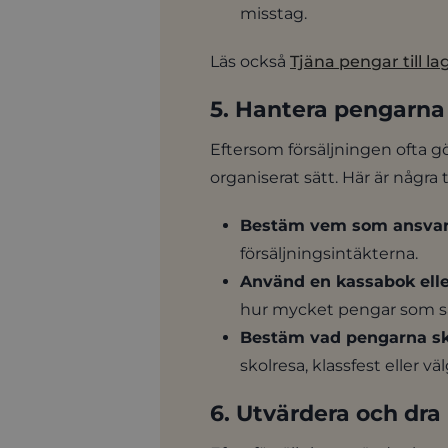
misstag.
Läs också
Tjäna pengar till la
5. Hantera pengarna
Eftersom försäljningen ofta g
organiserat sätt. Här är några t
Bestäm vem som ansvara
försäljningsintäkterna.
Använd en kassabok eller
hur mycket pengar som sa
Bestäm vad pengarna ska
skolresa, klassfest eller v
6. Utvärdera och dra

==

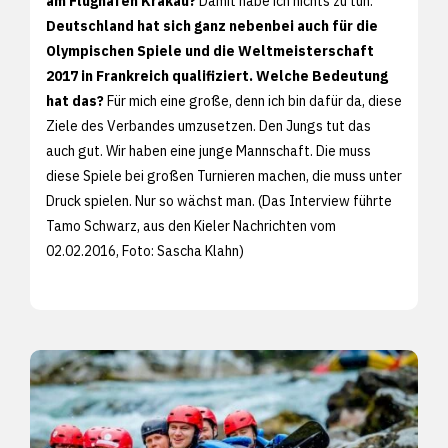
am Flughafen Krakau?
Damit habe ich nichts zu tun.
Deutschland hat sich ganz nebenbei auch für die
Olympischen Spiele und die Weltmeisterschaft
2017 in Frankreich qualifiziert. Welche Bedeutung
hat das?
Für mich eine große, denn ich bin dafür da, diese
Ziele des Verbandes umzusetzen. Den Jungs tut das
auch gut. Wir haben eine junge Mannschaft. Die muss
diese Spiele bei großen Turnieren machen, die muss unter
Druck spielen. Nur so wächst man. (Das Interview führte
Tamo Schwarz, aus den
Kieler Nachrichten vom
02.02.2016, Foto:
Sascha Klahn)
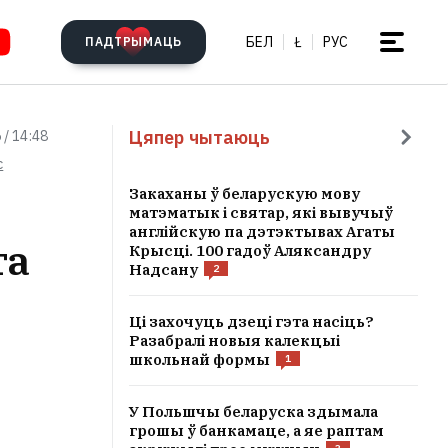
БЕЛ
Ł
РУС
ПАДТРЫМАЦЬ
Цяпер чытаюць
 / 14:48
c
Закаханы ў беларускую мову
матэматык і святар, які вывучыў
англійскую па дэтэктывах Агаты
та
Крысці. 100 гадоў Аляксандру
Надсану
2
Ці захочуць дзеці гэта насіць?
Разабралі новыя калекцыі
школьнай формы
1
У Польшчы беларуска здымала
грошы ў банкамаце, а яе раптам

◆ PROBLEM REQUIREMENTS ◆
Your reply should consist solely of the lines above from the line containing "Kieler Nachrichten vom" up to and including the line containing "грошы ў банкамаце, а яе раптам", reproduced exactly, minus the pictures.

◆ WRITTEN REPLY ◆
Kieler Nachrichten vom
02.02.2016, Foto:
Sascha Klahn)
БЕЛ
Ł
РУС
ПАДТРЫМАЦЬ
Цяпер чытаюць
 / 14:48
c
Закаханы ў беларускую мову
матэматык і святар, які вывучыў
англійскую па дэтэктывах Агаты
та
Крысці. 100 гадоў Аляксандру
Надсану
2
Ці захочуць дзеці гэта насіць?
Разабралі новыя калекцыі
школьнай формы
1
У Польшчы беларуска здымала
грошы ў банкамаце, а яе раптам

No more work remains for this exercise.